__Your assignment__:
Which lines in the data below contain the string "مليون"? Show each one.

__Stored data entries__:
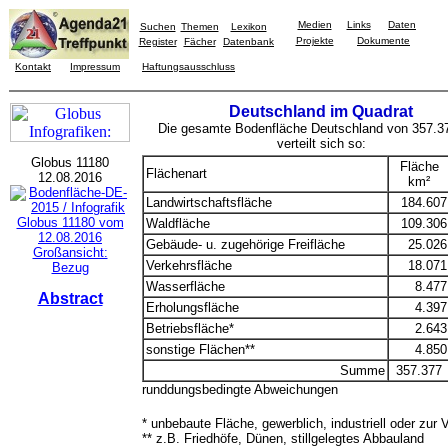
Medien
Links
Daten
Suchen
Themen
Lexikon
Projekte
Dokumente
Register
Fächer
Datenbank
Kontakt
Impressum
Haftungsausschluss
Deutschland im Quadrat
Die gesamte Bodenfläche Deutschland von 357.
verteilt sich so:
Globus 11180
Fläche
Flächenart
12.08.2016
km²
Landwirtschaftsfläche
184.607
Waldfläche
109.306
Gebäude- u. zugehörige Freifläche
25.026
Großansicht:
Verkehrsfläche
18.071
Bezug
Wasserfläche
8.477
Abstract
Erholungsfläche
4.397
Betriebsfläche*
2.643
sonstige Flächen**
4.850
Summe
357.377
runddungsbedingte Abweichungen
* unbebaute Fläche, gewerblich, industriell oder zur 
** z.B. Friedhöfe, Dünen, stillgelegtes Abbauland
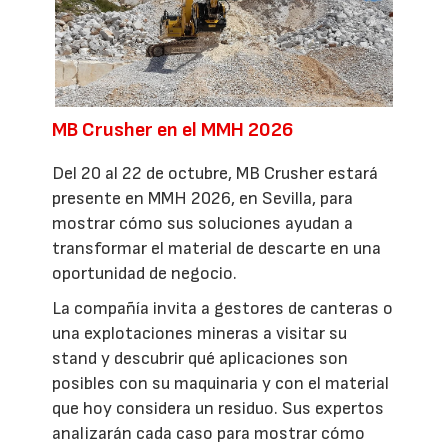
MB Crusher en el MMH 2026
Del 20 al 22 de octubre, MB Crusher estará
presente en MMH 2026, en Sevilla, para
mostrar cómo sus soluciones ayudan a
transformar el material de descarte en una
oportunidad de negocio.
La compañía invita a gestores de canteras o
una explotaciones mineras a visitar su
stand y descubrir qué aplicaciones son
posibles con su maquinaria y con el material
que hoy considera un residuo. Sus expertos
analizarán cada caso para mostrar cómo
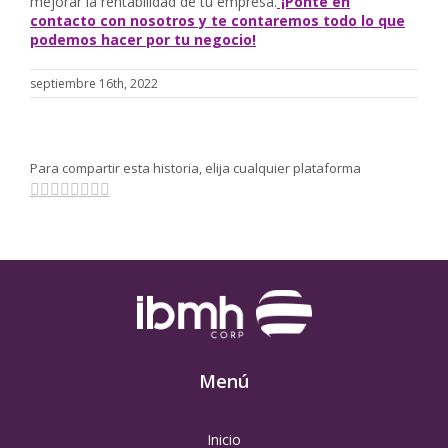
mejorar la rentabilidad de tu empresa.
¡Ponte en
contacto con nosotros y te contaremos todo lo que
podemos hacer por tu negocio!
septiembre 16th, 2022
Para compartir esta historia, elija cualquier plataforma
Facebook
Twitter
Linkedin
Reddit
Tumblr
Pinterest
Vk
Email
Menú
Inicio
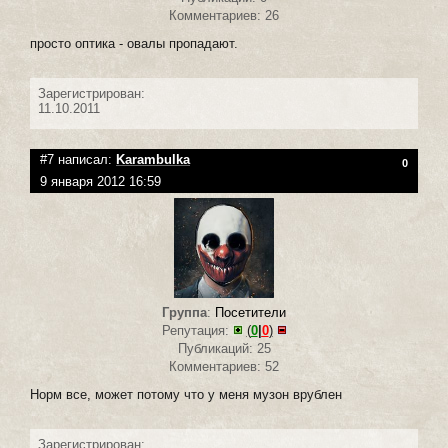
Комментариев: 26
просто оптика - овалы пропадают.
Зарегистрирован:
11.10.2011
#7 написал:
Karambulka
0
9 января 2012 16:59
Группа
:
Посетители
Репутация:
(
0
|
0
)
Публикаций: 25
Комментариев: 52
Норм все, может потому что у меня музон врублен
Зарегистрирован:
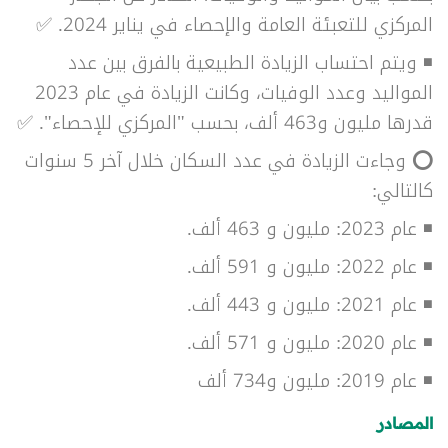
المركزي للتعبئة العامة والإحصاء في يناير 2024. ✅
◾ و
يتم احتساب الزيادة الطبيعية بالفرق بين عدد
المواليد وعدد الوفيات، وكانت الزيادة في عام 2023
قدرها مليون و463 ألف، بحسب "المركزي للإحصاء". ✅
⭕
وجاءت الزيادة في عدد السكان خلال آخر 5 سنوات
كالتالي:
◾
عام 2023: مليون و 463 ألف.
◾
عام 2022: مليون و 591 ألف.
◾
عام 2021: مليون و 443 ألف.
◾
عام 2020: مليون و 571 ألف.
◾
عام 2019: مليون و734 ألف
المصادر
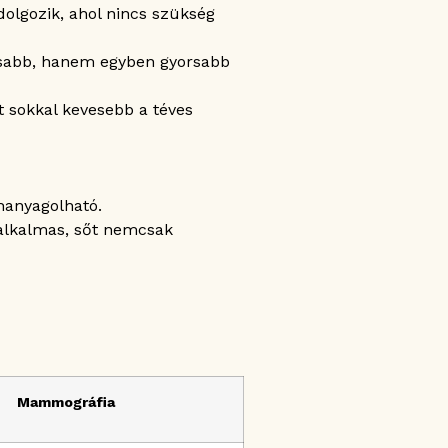
olgozik, ahol nincs szükség
osabb, hanem egyben gyorsabb
t sokkal kevesebb a téves
lhanyagolható.
alkalmas, sőt nemcsak
Mammográfia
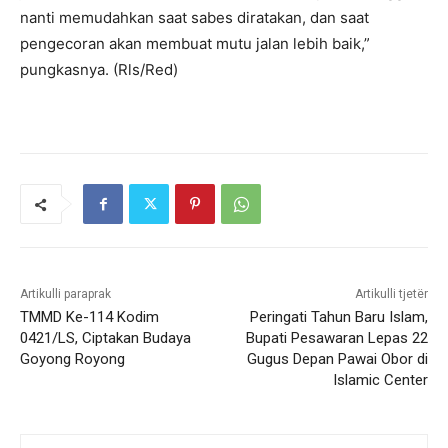
nanti memudahkan saat sabes diratakan, dan saat
pengecoran akan membuat mutu jalan lebih baik,”
pungkasnya. (Rls/Red)
Artikulli paraprak
Artikulli tjetër
TMMD Ke-114 Kodim
Peringati Tahun Baru Islam,
0421/LS, Ciptakan Budaya
Bupati Pesawaran Lepas 22
Goyong Royong
Gugus Depan Pawai Obor di
Islamic Center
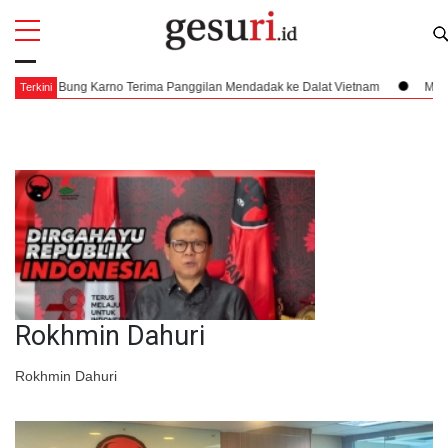
All
Profi
ima Panggilan Mendadak ke Dalat Vietnam
Mengklaim Nusantara di Dataran
Terkini
Rokhmin Dahuri
Rokhmin Dahuri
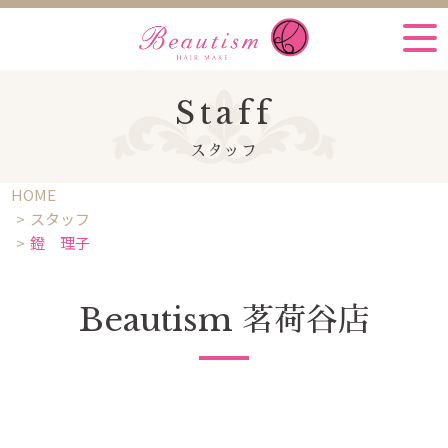
Staff
スタッフ
HOME
スタッフ
鐙 理子
Beautism 茗荷谷店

__Task output__:
قدرها مليون و463 ألف، بحسب "المركزي للإحصاء". ✅
عام 2023: مليون و 463 ألف.
عام 2022: مليون و 591 ألف.
عام 2021: مليون و 443 ألف.
عام 2020: مليون و 571 ألف.
عام 2019: مليون و734 ألف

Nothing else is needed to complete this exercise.